▼

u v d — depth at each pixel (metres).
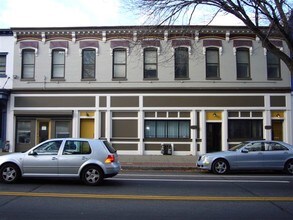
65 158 10.80
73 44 22.98
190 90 22.59
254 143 15.12
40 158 10.82
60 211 7.39
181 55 22.83
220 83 22.61
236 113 22.67
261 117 22.67
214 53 22.92
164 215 7.16
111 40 22.91
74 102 22.69
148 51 22.88
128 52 22.70
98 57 22.84
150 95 22.62
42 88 22.72
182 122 22.77
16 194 9.14
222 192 9.91
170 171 15.97
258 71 22.75
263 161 14.74
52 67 23.00
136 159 19.77
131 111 22.64
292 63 15.43
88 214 7.17
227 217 7.05
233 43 22.84
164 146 22.36
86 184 10.84
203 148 22.30
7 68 22.91
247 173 15.18
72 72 22.81
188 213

▲

What is being asked: When you reach the line holding "164 215 7.16" in the records above, begin reproducing exactly, stop after the line holding "203 148 22.30", and output nothing else.

Written reply:
164 215 7.16
111 40 22.91
74 102 22.69
148 51 22.88
128 52 22.70
98 57 22.84
150 95 22.62
42 88 22.72
182 122 22.77
16 194 9.14
222 192 9.91
170 171 15.97
258 71 22.75
263 161 14.74
52 67 23.00
136 159 19.77
131 111 22.64
292 63 15.43
88 214 7.17
227 217 7.05
233 43 22.84
164 146 22.36
86 184 10.84
203 148 22.30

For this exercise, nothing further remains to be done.